However, the optimism surrounding AI development in the Gulf has been dramatically altered by a series of drone strikes. Jessie Moritz, a senior lecturer in political economy at the ANU, asserts that the region is no longer secure for building such infrastructure. “No country wants to put its data centers in an unstable environment,” she explains. The strikes are part of Iran’s strategy of “asymmetrical warfare,” targeting civilian infrastructure across the Gulf states to increase the conflict’s cost for its adversaries.
Already, the price of oil is rising, key shipping routes are at a standstill, and air travel is in disarray. Now, data centers have become strategic targets as well.
Big Tech Added to Iran’s List of Targets
The US Secretary of War, Pete Hegseth, has been vocal about the US military’s shift towards becoming “AI-first,” emphasizing the need to “unleash experimentation” and “eliminate bureaucratic barriers.” The military’s use of AI to identify targets has made big tech firms, including Amazon, targets in the conflict with Iran. Iran’s Revolutionary Guard justified one of last week’s strikes on Amazon data centers by citing their military use. On Thursday, this dynamic intensified as Iran’s Revolutionary Guard published a list of “new targets,” including data centers and offices for several US-based tech companies.
A spokesperson for a state-affiliated media agency stated that, since the US had struck a bank branch in Tehran, these technology assets were now legitimate targets for retaliatory strikes.

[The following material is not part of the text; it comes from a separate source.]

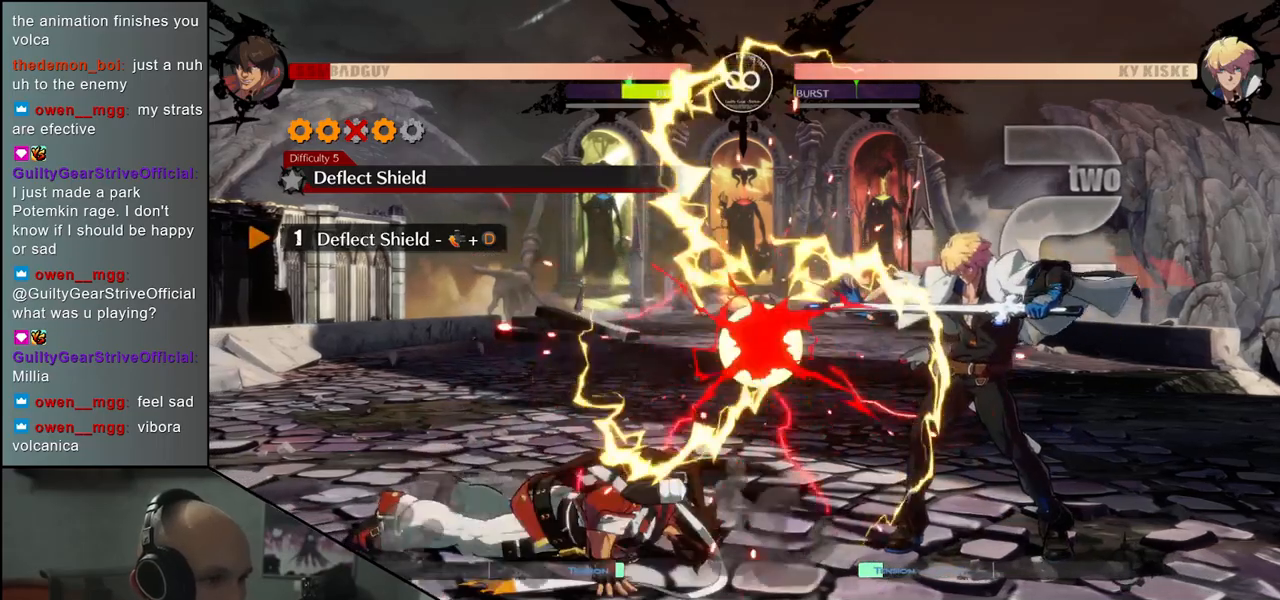
{"buttons": [], "left_stick": "center", "events": [[300, "left_stick", "down"], [367, "left_stick", "left"], [383, "L1", "down"], [500, "L1", "up"], [500, "left_stick", "center"]]}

War Raises Costs, Risks for Data Centers
The operation of a reliable data center is costly, even under normal circumstances, due to their significant consumption of water and electricity, the need for highly trained workers, and the necessity of securing them against cyber attacks. These costs escalate dramatically in a conflict zone. “Protecting it against missiles, drones, blast effects, shrapnel, fire, water damage, and cascading utility failures is another order of difficulty,” says Kristian Alexander, lead researcher at the Rabdan Security & Defence Institute in Abu Dhabi.
These strikes could drive up insurance premiums and make it harder to attract engineering talent, as Sam Winter-Levy, a fellow at the Carnegie Endowment for International Peace, noted on Bloomberg TV. Data centers are notoriously difficult to conceal due to their massive structures and distinctive heat signatures visible in satellite imagery. Fortifying the largest data centers against these new threats could cost “low hundreds of millions of dollars” per facility, estimates Dr. Alexander.
Despite the redundancy built into these systems, the two centers hit in the UAE went down simultaneously, causing severe outages in Dubai and Abu Dhabi, affecting services such as banking, taxi, and food delivery apps. This kind of coordinated attack reveals the vulnerability of these systems, raising risks and costs even higher.
“If data centers become increasingly targeted in war,” says Zachary Kallenborn, a PhD researcher at King’s College London, “it is reasonable to expect tech companies to weigh that risk in deciding where they build future centers.”
The Internet’s Arteries Could Be Vulnerable
The Middle East’s major waterways are lined with a vast network of undersea cables. Damage to these cables could cause massive disruptions to global interconnectivity, as over 90 percent of data between Europe and Asia travels through cables under the Red Sea. Alternative technologies, like satellites, can handle only a fraction of this data.
These cables are densely located in strategic areas, such as the Bab al-Mandab Strait, off Yemen’s southeast coast, a site of several attacks by Iranian and Houthi forces. Experts warn that repairing undersea cables in conflict zones would be perilous. Recent Iranian drone strikes on oil tankers in the Strait of Hormuz highlight the vulnerability of these cables, which connect several Gulf nations to the world.
The landing stations where these cables come ashore, such as in Fujairah, UAE, are also potential targets. Dr. Alexander notes, “Onshore infrastructure is a concern because landing stations are vulnerable to even unsophisticated sabotage.” When three cables in the Red Sea were damaged in 2024, the incident, reportedly collateral damage from a missile hitting a cargo vessel, caused disruptions felt as far away as the UK, South Africa, and China.
Whether targeting data centers, undersea cables, or other digital infrastructure, disruptions in the Middle East can have widespread consequences. Dr. Kallenborn’s discussions with US officials revealed that “infrastructure protection policy is very nationally focused” and often does not extend to foreign infrastructure, even when critical to national interests. He remains hopeful, however, as officials begin to recognize the “real, unaddressed problem” and consider what policies, programs, and regulations can best mitigate these risks.